__Instructions to follow__:
This exercise calls for the records to be returned exactly, with images removed.

__Records provided__:
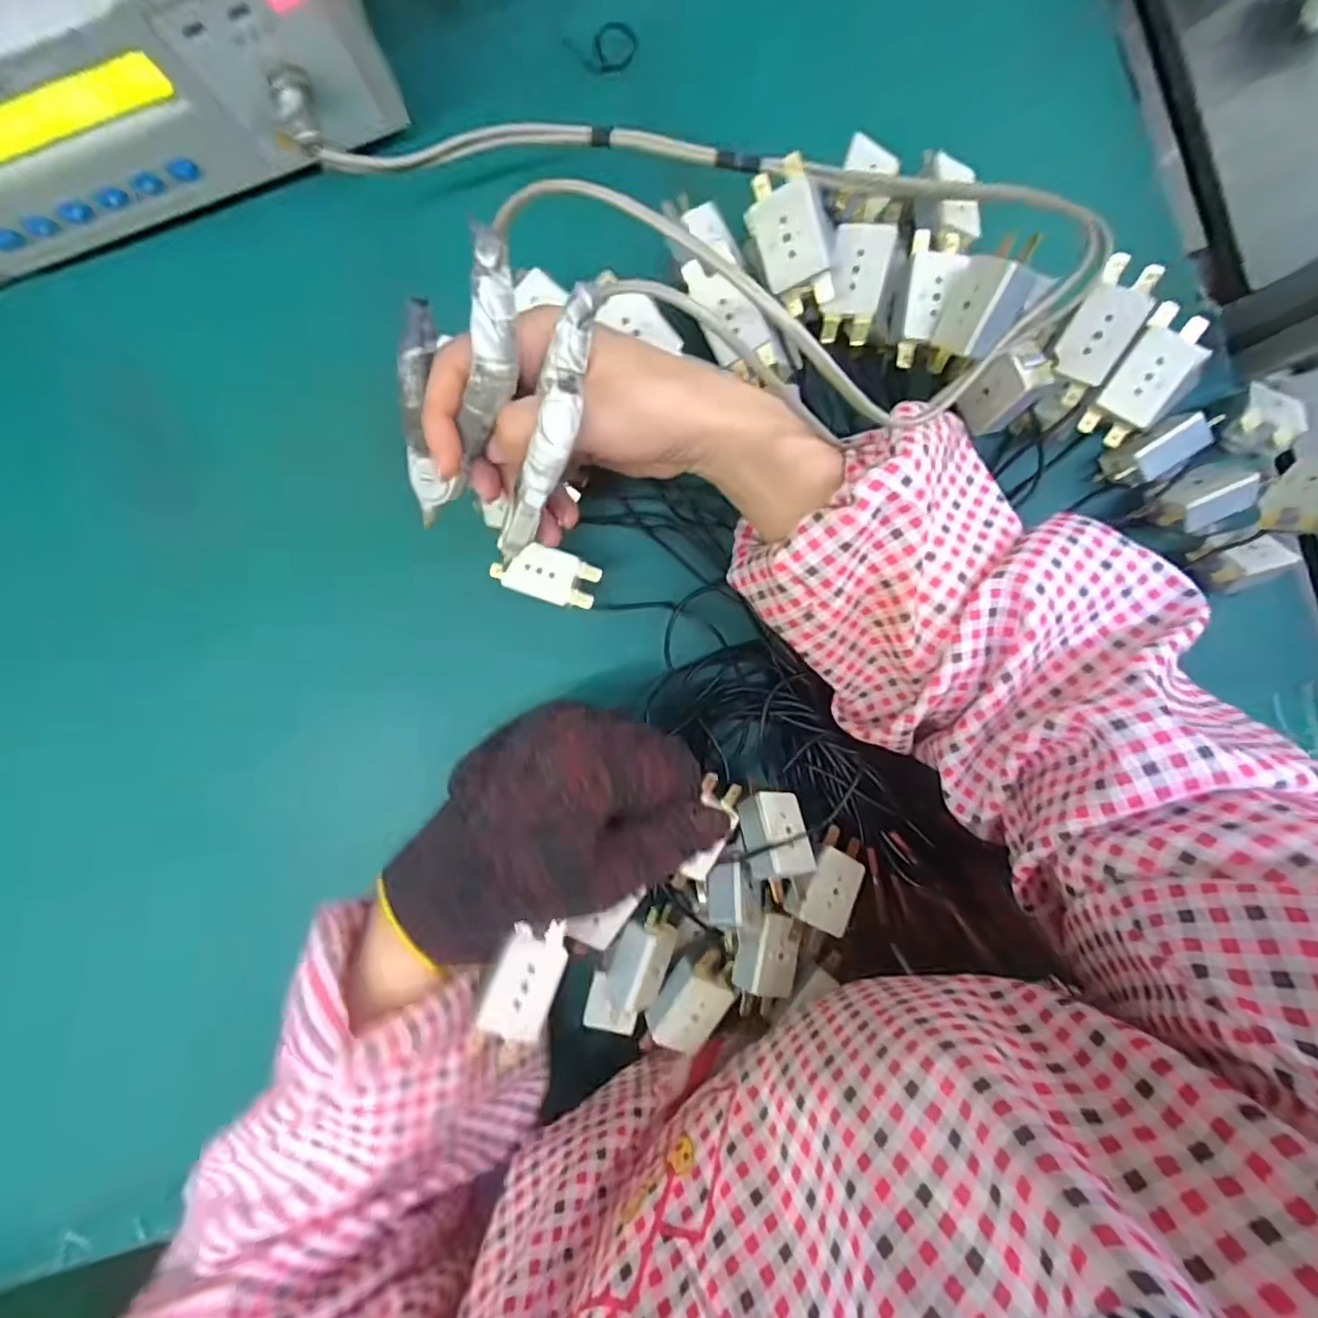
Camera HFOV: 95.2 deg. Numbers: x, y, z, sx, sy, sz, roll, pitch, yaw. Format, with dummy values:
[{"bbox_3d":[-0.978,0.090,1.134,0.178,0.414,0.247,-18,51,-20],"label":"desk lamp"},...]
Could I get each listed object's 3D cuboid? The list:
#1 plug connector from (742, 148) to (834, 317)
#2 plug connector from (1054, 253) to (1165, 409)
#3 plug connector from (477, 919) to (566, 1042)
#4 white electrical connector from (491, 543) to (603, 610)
[{"bbox_3d":[0.061,-0.191,0.275,0.031,0.011,0.058,-9,111,31],"label":"plug connector"},{"bbox_3d":[0.205,-0.153,0.283,0.028,0.018,0.058,30,124,10],"label":"plug connector"},{"bbox_3d":[-0.060,0.139,0.263,0.027,0.016,0.044,28,65,-18],"label":"plug connector"},{"bbox_3d":[-0.061,-0.045,0.324,0.055,0.008,0.027,19,93,-1],"label":"white electrical connector"}]

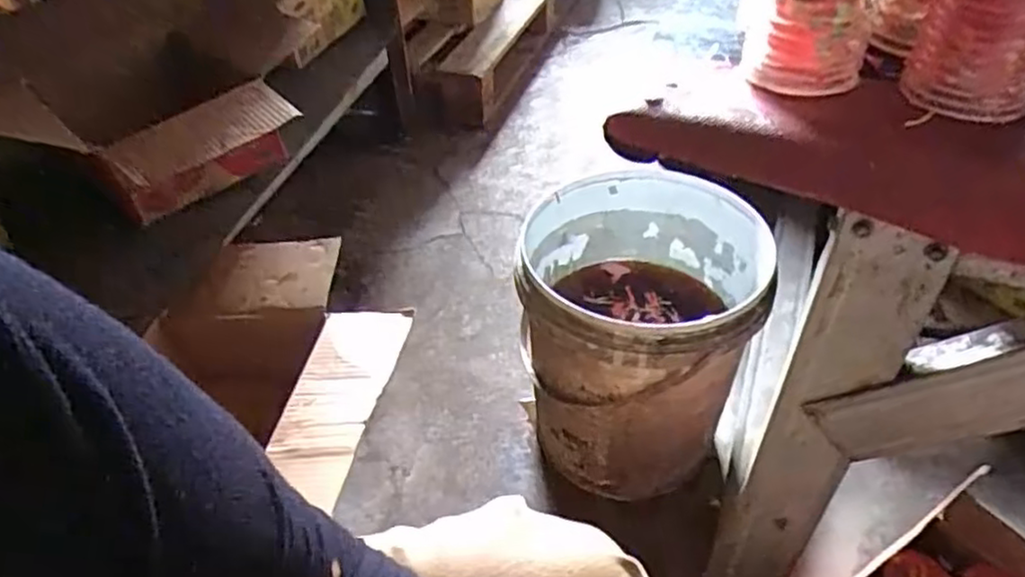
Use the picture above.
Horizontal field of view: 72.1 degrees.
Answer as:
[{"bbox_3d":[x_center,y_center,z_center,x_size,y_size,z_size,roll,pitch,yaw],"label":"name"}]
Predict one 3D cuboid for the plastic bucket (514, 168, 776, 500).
[{"bbox_3d":[0.164,0.078,0.965,0.290,0.365,0.295,9,44,11],"label":"plastic bucket"}]

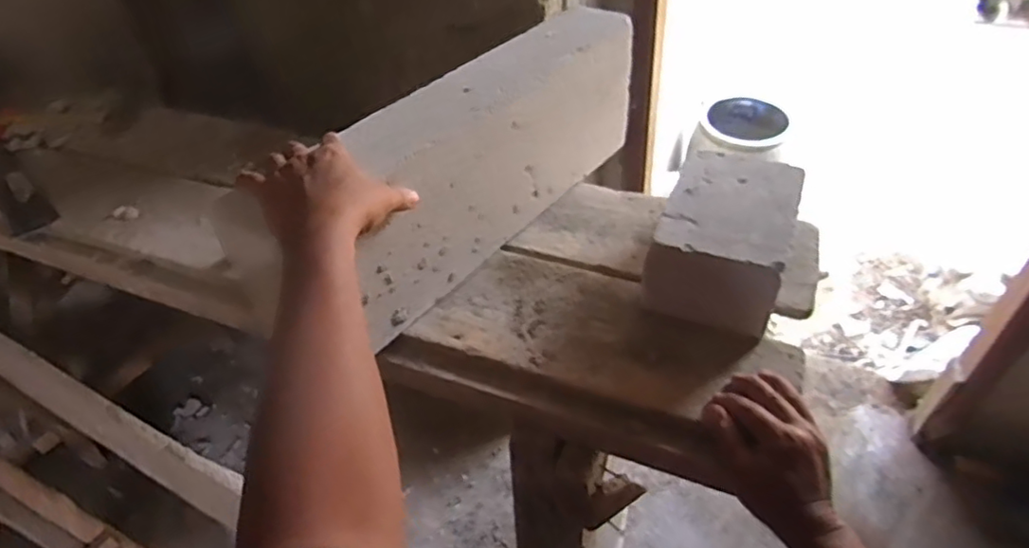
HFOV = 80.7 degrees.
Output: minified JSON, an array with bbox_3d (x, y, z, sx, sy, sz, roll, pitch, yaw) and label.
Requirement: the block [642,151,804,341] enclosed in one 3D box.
[{"bbox_3d":[0.242,-0.042,0.686,0.139,0.093,0.206,17,49,23],"label":"block"}]

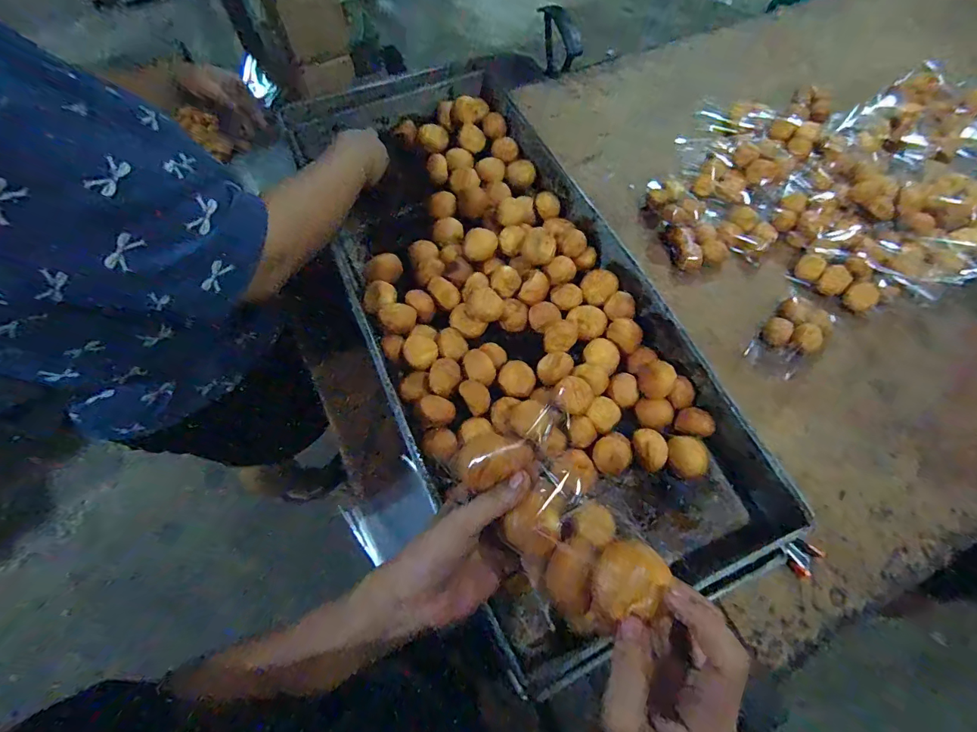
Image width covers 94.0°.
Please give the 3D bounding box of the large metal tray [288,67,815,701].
[{"bbox_3d":[0.019,-0.099,0.643,0.380,0.095,0.856,-25,67,-11],"label":"large metal tray"}]

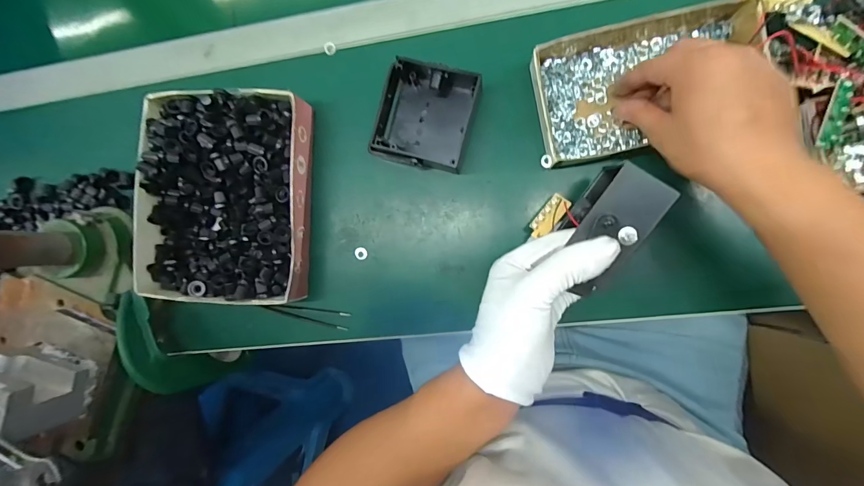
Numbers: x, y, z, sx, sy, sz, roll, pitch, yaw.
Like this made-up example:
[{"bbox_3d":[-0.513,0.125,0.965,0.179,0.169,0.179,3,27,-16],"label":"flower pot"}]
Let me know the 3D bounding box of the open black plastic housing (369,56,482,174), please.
[{"bbox_3d":[-0.007,-0.122,0.372,0.094,0.034,0.101,11,90,9],"label":"open black plastic housing"}]

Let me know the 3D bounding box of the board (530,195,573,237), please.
[{"bbox_3d":[0.105,-0.024,0.349,0.017,0.008,0.046,40,80,6],"label":"board"}]

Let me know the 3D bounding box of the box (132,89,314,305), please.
[{"bbox_3d":[-0.206,-0.045,0.394,0.162,0.054,0.199,3,89,9],"label":"box"}]

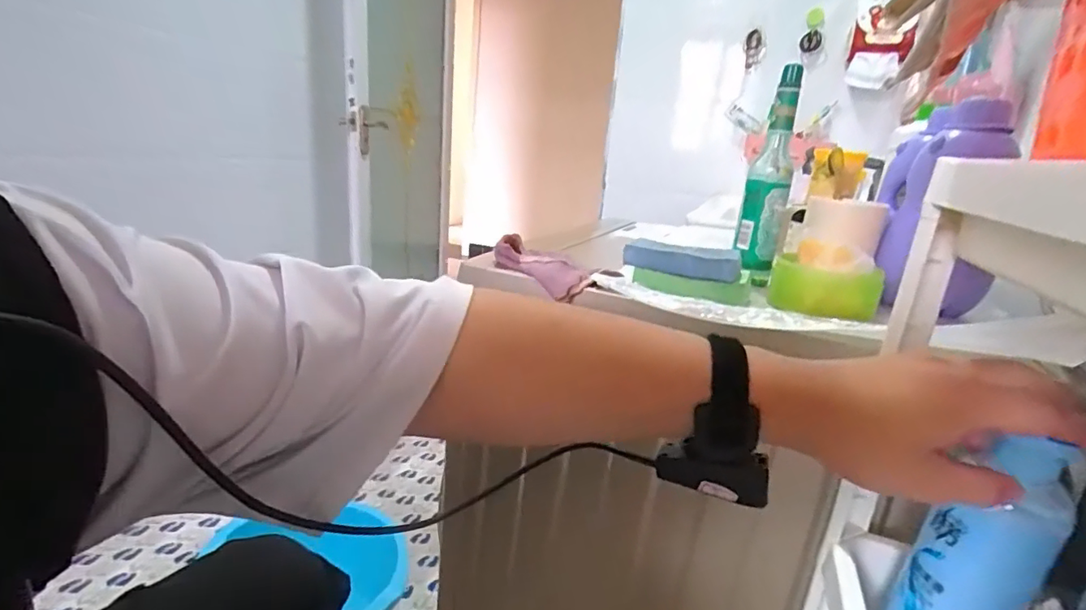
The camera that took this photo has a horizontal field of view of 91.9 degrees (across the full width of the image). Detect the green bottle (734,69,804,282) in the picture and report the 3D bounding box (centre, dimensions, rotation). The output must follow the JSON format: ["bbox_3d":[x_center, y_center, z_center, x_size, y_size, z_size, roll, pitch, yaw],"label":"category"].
[{"bbox_3d":[0.258,-0.139,0.599,0.049,0.222,0.046,13,19,21],"label":"green bottle"}]

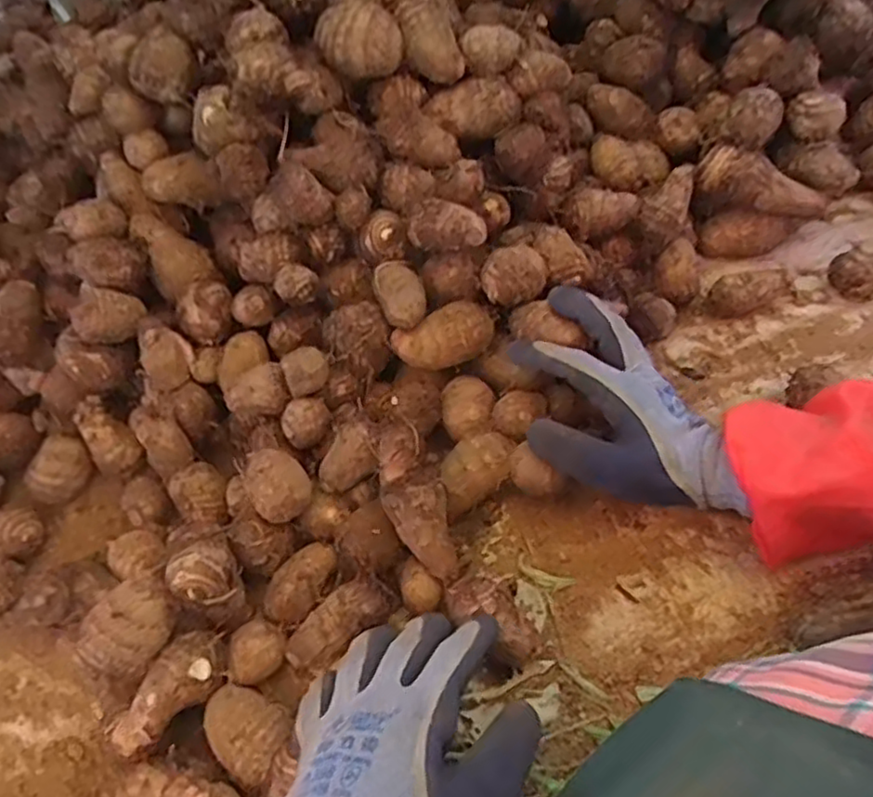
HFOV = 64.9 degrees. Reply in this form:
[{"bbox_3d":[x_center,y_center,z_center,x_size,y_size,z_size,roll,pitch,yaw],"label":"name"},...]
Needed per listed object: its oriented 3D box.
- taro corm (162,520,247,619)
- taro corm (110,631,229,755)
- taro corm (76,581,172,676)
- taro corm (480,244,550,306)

__Answer section__:
Camera HFOV: 95.2 deg. Numbers: x, y, z, sx, sy, sz, roll, pitch, yaw. Format, with dummy values:
[{"bbox_3d":[-0.978,0.090,1.134,0.178,0.414,0.247,-18,51,-20],"label":"desk lamp"},...]
Could I get each listed object's 3D cuboid? The list:
#1 plug connector from (742, 148) to (834, 317)
#2 plug connector from (1054, 253) to (1165, 409)
#3 plug connector from (477, 919) to (566, 1042)
#4 white electrical connector from (491, 543) to (603, 610)
[{"bbox_3d":[0.061,-0.191,0.275,0.031,0.011,0.058,-9,111,31],"label":"plug connector"},{"bbox_3d":[0.205,-0.153,0.283,0.028,0.018,0.058,30,124,10],"label":"plug connector"},{"bbox_3d":[-0.060,0.139,0.263,0.027,0.016,0.044,28,65,-18],"label":"plug connector"},{"bbox_3d":[-0.061,-0.045,0.324,0.055,0.008,0.027,19,93,-1],"label":"white electrical connector"}]

Use the picture above.
Horizontal field of view: 72.1 degrees.
Answer as:
[{"bbox_3d":[x_center,y_center,z_center,x_size,y_size,z_size,roll,pitch,yaw],"label":"name"}]
Predict one 3D cuboid for the plastic bucket (514, 168, 776, 500).
[{"bbox_3d":[0.164,0.078,0.965,0.290,0.365,0.295,9,44,11],"label":"plastic bucket"}]

HFOV = 80.7 degrees.
Output: minified JSON, an array with bbox_3d (x, y, z, sx, sy, sz, roll, pitch, yaw) and label.
Requirement: the block [642,151,804,341] enclosed in one 3D box.
[{"bbox_3d":[0.242,-0.042,0.686,0.139,0.093,0.206,17,49,23],"label":"block"}]

Image width covers 94.0°.
Please give the 3D bounding box of the large metal tray [288,67,815,701].
[{"bbox_3d":[0.019,-0.099,0.643,0.380,0.095,0.856,-25,67,-11],"label":"large metal tray"}]

Numbers: x, y, z, sx, sy, sz, roll, pitch, yaw.
Like this made-up example:
[{"bbox_3d":[-0.513,0.125,0.965,0.179,0.169,0.179,3,27,-16],"label":"flower pot"}]
Let me know the 3D bounding box of the open black plastic housing (369,56,482,174), please.
[{"bbox_3d":[-0.007,-0.122,0.372,0.094,0.034,0.101,11,90,9],"label":"open black plastic housing"}]

Let me know the 3D bounding box of the board (530,195,573,237), please.
[{"bbox_3d":[0.105,-0.024,0.349,0.017,0.008,0.046,40,80,6],"label":"board"}]

Let me know the 3D bounding box of the box (132,89,314,305), please.
[{"bbox_3d":[-0.206,-0.045,0.394,0.162,0.054,0.199,3,89,9],"label":"box"}]

The camera that took this photo has a horizontal field of view of 91.9 degrees (across the full width of the image). Detect the green bottle (734,69,804,282) in the picture and report the 3D bounding box (centre, dimensions, rotation). The output must follow the JSON format: ["bbox_3d":[x_center, y_center, z_center, x_size, y_size, z_size, roll, pitch, yaw],"label":"category"].
[{"bbox_3d":[0.258,-0.139,0.599,0.049,0.222,0.046,13,19,21],"label":"green bottle"}]

HFOV = 64.9 degrees. Reply in this form:
[{"bbox_3d":[x_center,y_center,z_center,x_size,y_size,z_size,roll,pitch,yaw],"label":"name"},...]
Needed per listed object: its oriented 3D box.
- taro corm (162,520,247,619)
- taro corm (110,631,229,755)
- taro corm (76,581,172,676)
- taro corm (480,244,550,306)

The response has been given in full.